Have we not felt at times how impossible it has been for a big healthy man, tanned by
sun and wind, with never an ache or a pain, to have real sympathy with the delicate
invalid, the sufferer from chronic headache, the one whose nerves are all on end, whose
digestion makes life a burden. He may give kindly words, but however well intended we
can sense the one fact that renders them of little value--he has never suffered. When we
reach out to Christ for sympathy as we fall into this or that trial along the way, we know
that His words will not be of the unfeeling variety, but that when we tell Him our griefs
He knows. Well then, this has a bearing upon ourselves.

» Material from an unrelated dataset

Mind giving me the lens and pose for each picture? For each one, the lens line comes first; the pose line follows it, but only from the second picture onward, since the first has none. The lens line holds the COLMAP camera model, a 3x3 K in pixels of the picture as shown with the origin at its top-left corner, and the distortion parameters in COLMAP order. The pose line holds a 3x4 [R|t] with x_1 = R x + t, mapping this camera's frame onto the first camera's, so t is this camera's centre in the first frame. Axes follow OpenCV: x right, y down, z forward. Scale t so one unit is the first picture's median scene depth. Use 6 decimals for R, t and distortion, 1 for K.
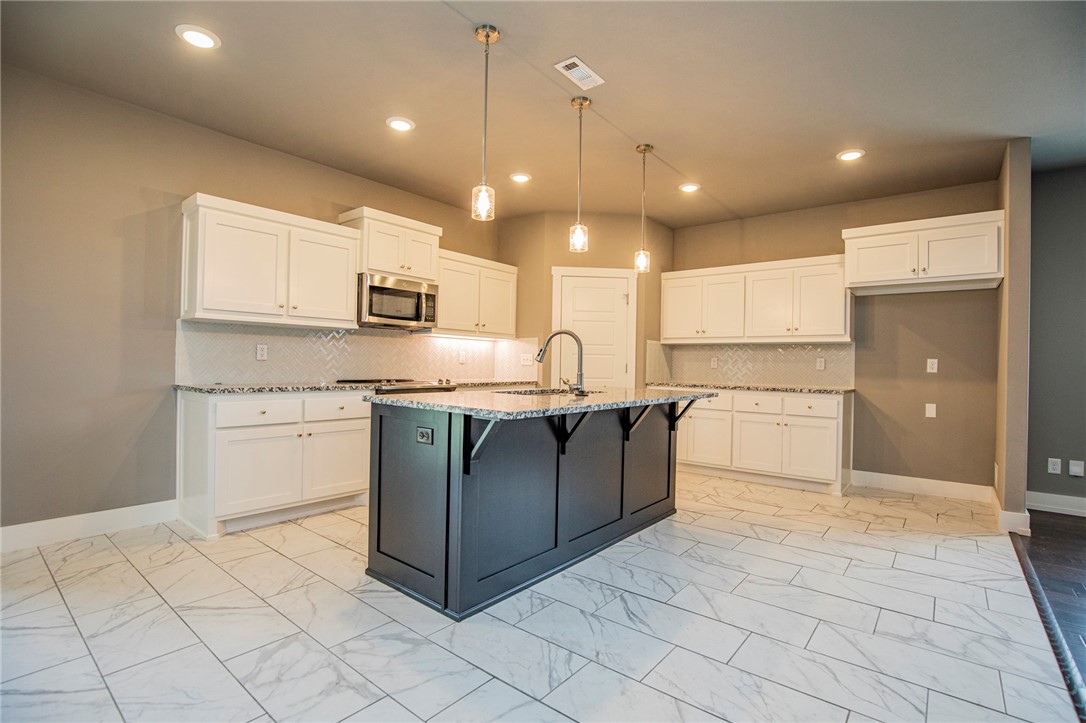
lens RADIAL K [[505.4, 0, 546.9], [0, 505.4, 364.4], [0, 0, 1]] dist [-0.026069, 0.003120]
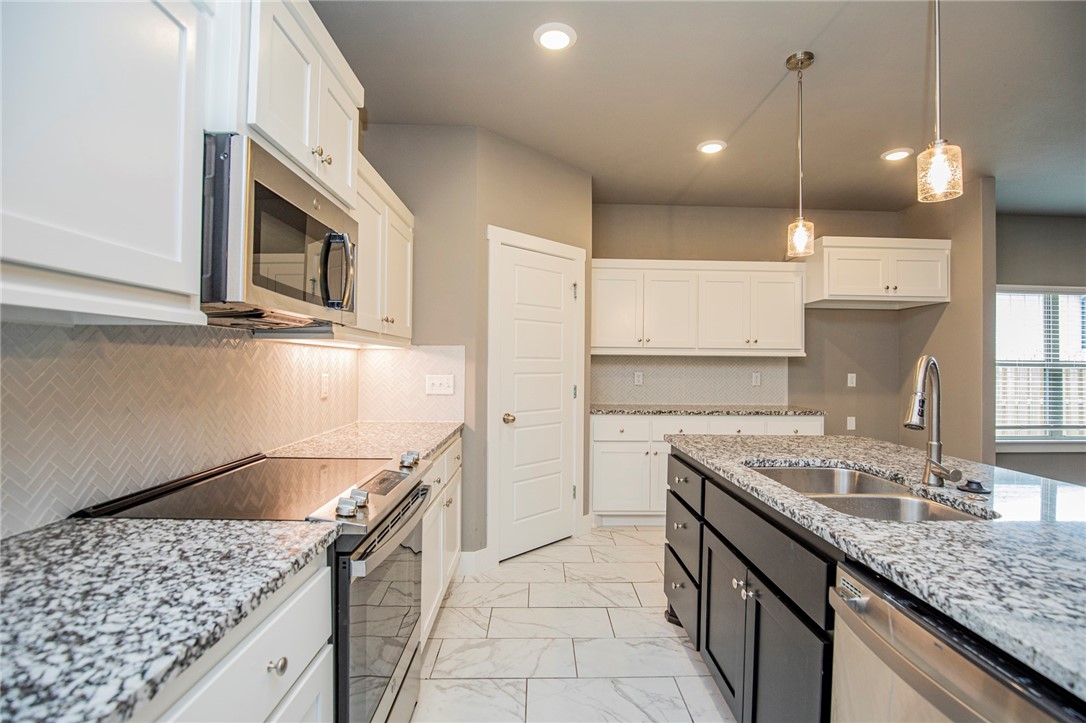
lens RADIAL K [[505.4, 0, 551.0], [0, 505.4, 357.6], [0, 0, 1]] dist [-0.026069, 0.003120]
pose [[0.759300, -0.004759, 0.650724, -0.388703], [0.004632, 0.999987, 0.001908, -0.049733], [-0.650724, 0.001565, 0.759312, 0.624991]]
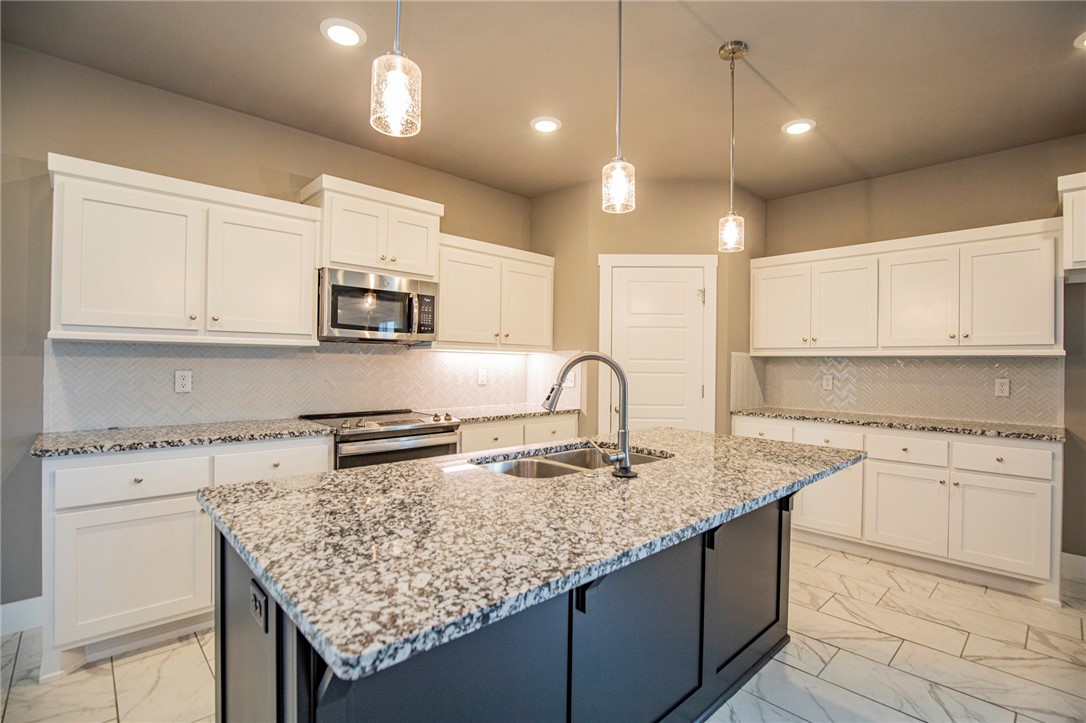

If we seek a life all sunshine, all
roses, with no clouds, no thorns, we are but seeking a life of self. We are avoiding the
opportunity of helping our fellow-members in their time of trouble. Paul gives full
expression to this secret process in II Cor. 1: 3-5:--
"Blessed by God . . . . . Who comforteth us in all our tribulation, that we may be able
to comfort them which are in any trouble, BY THE COMFORT wherewith we ourselves
are comforted OF GOD. For as the sufferings of Christ abound in us, so our consolation
also aboundeth by Christ."
Paul had been taught many things by revelation, but it was necessary that he should
himself be in tribulation, and have an abounding share of the sufferings of Christ, before
he could be the channel of the comfort of God. Paul could not minister comfort by
passing on a mere recipe; the only comfort he found available was "The comfort
wherewith he himself had been comforted of God". In the midst, therefore, of your tears,
let this rainbow be seen. You stand by the sick bed or the open grave; you lie prostate,
and despair even of life, you know the bitterness of no employment. You may let these
things embitter you, make you murmur and complain, or permit them to mellow you, and
send you on the Christ-like ministry of soothing others with the balm you yourself
received from God. Christ Himself has suffered being tempted, and because of this He
can succour and sympathize.  May we all therefore be blessedly exercised by our
experiences, and reckon that we have been "graciously given on the behalf of Christ, not
only to believe on Him, but also to suffer for His sake".